- EXTRACT TO READ
I don’t know how you should define the halting time of a cellular automata. You could say a cellular automat always goes on for ever, even if the data turns extremely boring after a while. On the other hand, you could also say that the program always halts after just one step: It processes a state (t) into a state (t+1). If you want to know State (t+2), you have to run the program again.

Gerard

Posted by: Gerard Westendorp on February 17, 2010 10:43 PM | Permalink | Reply to this

### Re: Algorithmic Thermodynamics

You can have one cell of the CA be special; if it ever turns on, then the CA stops.

Posted by: Mike Stay on February 18, 2010 2:19 AM | Permalink | Reply to this

### Re: Algorithmic Thermodynamics

This seems a bit arbitrary for the equivalent of energy. Also, the program
For i = 1 to N: Next i
Has a halting time that is proporional to N. But that seems equally unsatisfying for the equivalent of energy.
If you fill in random points in Conway’s game of life, you often see an inital stage, in which things get tidied up. After a while, you often get a ‘boring’ state. If you could somehow quantify this, it would seem to be a better analog of energy.

- PROBLEM REQUIREMENTS
Change "tidied up" to "cleaned up" in the part of the forum thread that opens with "You can have" and closes with "analog of energy.", and give that part in full. Work from the forum thread alone.

- DATA LINES

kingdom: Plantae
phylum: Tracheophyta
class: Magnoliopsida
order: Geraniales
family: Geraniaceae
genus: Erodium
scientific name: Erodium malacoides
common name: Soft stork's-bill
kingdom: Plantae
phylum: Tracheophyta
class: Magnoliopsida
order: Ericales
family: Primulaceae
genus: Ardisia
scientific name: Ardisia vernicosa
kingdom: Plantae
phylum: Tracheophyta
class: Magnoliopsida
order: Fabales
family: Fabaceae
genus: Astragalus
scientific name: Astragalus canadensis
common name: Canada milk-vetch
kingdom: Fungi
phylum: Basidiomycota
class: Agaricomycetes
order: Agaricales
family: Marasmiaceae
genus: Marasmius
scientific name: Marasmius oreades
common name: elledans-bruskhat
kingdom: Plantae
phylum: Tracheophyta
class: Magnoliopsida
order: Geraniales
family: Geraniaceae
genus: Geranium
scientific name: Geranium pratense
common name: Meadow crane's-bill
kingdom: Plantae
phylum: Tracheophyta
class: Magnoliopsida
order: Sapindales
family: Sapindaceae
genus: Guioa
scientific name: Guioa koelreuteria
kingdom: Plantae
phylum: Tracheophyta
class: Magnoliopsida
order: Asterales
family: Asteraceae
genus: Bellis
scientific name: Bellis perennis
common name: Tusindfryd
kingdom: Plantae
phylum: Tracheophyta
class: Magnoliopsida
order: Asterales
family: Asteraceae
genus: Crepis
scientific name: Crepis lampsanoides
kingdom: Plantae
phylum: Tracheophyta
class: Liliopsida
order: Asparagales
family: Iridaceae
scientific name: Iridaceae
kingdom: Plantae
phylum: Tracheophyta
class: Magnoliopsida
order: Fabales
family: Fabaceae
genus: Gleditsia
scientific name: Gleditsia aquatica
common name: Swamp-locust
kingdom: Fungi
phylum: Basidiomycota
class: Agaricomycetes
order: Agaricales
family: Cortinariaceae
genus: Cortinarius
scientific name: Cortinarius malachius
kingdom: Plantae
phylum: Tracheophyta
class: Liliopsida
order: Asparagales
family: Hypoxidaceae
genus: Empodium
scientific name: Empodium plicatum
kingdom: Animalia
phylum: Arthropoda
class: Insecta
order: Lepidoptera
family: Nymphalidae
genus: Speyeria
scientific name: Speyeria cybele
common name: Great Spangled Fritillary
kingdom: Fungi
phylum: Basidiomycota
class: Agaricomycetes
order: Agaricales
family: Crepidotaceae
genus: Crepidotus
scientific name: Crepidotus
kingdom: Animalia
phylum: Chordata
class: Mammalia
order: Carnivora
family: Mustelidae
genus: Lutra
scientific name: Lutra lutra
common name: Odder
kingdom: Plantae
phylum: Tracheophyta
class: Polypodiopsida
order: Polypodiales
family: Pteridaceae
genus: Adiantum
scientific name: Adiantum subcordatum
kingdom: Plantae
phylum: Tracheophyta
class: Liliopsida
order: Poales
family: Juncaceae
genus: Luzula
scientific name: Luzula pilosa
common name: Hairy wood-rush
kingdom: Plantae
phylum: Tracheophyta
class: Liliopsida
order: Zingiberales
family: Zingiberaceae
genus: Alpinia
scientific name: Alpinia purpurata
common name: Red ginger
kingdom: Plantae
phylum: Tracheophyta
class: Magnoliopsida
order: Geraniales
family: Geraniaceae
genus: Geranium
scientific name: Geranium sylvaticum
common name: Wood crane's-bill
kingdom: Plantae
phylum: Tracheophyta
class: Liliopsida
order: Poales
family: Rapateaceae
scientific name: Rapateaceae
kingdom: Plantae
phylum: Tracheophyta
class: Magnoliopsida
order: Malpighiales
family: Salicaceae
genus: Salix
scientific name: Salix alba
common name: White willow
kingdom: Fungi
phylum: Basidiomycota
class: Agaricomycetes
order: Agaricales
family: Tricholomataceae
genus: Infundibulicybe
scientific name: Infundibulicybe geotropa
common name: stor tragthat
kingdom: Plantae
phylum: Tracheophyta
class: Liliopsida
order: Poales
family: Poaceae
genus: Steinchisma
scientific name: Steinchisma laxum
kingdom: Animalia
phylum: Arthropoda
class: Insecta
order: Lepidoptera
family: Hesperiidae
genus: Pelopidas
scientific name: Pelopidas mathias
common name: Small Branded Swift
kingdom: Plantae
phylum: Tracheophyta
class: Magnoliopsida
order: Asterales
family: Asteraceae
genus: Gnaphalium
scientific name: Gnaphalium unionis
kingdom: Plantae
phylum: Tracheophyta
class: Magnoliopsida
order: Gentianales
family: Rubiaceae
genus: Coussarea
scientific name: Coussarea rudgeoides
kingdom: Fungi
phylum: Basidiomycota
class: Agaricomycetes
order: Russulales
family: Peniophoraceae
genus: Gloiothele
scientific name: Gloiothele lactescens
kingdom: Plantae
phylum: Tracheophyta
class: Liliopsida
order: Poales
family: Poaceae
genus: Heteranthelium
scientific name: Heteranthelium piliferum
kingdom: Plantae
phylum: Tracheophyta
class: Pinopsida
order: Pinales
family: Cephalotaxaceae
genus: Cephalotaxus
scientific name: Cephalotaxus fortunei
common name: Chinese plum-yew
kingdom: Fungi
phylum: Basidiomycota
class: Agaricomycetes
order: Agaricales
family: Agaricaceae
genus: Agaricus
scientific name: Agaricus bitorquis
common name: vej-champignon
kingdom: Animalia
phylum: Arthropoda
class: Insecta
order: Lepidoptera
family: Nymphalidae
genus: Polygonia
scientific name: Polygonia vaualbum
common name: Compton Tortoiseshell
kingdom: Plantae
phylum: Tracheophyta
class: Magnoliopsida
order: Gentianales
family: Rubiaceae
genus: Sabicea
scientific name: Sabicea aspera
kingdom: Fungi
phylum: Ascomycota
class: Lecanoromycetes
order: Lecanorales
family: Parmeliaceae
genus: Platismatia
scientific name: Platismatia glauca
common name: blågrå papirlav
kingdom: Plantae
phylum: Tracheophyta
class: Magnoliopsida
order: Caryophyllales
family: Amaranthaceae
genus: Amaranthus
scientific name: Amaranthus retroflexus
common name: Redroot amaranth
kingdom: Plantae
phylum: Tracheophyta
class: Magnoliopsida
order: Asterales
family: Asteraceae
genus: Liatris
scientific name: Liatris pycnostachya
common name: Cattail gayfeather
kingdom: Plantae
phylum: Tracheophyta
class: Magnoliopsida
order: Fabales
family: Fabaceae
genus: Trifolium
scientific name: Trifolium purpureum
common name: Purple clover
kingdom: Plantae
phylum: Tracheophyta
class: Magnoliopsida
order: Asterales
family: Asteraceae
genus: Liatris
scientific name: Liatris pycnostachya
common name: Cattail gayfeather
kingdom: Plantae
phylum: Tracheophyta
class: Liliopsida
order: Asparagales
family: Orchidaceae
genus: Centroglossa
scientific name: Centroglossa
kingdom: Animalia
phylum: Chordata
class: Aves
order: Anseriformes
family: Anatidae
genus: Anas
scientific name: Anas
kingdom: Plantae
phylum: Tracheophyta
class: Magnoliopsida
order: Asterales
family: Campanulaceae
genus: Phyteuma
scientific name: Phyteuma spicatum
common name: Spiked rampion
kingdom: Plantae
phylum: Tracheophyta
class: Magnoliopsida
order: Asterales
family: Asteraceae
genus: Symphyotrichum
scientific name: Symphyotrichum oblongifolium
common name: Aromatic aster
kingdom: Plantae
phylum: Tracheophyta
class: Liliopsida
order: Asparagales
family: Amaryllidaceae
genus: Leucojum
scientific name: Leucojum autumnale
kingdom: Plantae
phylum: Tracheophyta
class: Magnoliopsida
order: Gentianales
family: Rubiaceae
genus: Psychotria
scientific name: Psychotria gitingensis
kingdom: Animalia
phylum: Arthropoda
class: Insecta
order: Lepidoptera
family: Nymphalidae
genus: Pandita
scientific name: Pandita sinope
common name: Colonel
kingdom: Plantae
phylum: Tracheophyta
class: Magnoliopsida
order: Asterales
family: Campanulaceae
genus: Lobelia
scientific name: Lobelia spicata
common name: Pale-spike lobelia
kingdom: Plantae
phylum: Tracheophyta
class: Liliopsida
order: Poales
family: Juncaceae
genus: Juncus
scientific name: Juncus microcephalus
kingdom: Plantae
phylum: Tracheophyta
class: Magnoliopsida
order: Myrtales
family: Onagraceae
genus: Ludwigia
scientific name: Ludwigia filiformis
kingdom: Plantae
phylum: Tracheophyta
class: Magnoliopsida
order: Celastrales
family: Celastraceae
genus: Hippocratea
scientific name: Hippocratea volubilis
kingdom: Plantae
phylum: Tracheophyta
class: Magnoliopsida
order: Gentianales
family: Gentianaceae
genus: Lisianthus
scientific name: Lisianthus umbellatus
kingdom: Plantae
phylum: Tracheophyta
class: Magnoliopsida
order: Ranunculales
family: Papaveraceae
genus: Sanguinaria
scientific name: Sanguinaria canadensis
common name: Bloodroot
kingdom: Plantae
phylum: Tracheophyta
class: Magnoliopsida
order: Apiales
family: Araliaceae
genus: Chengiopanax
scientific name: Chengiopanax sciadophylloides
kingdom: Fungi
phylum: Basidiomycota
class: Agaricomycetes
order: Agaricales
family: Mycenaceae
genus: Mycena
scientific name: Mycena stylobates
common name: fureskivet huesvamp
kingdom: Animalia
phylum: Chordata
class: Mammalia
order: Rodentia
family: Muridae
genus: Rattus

- WRITTEN SOLUTION
You can have one cell of the CA be special; if it ever turns on, then the CA stops.

Posted by: Mike Stay on February 18, 2010 2:19 AM | Permalink | Reply to this

### Re: Algorithmic Thermodynamics

This seems a bit arbitrary for the equivalent of energy. Also, the program
For i = 1 to N: Next i
Has a halting time that is proporional to N. But that seems equally unsatisfying for the equivalent of energy.
If you fill in random points in Conway’s game of life, you often see an inital stage, in which things get cleaned up. After a while, you often get a ‘boring’ state. If you could somehow quantify this, it would seem to be a better analog of energy.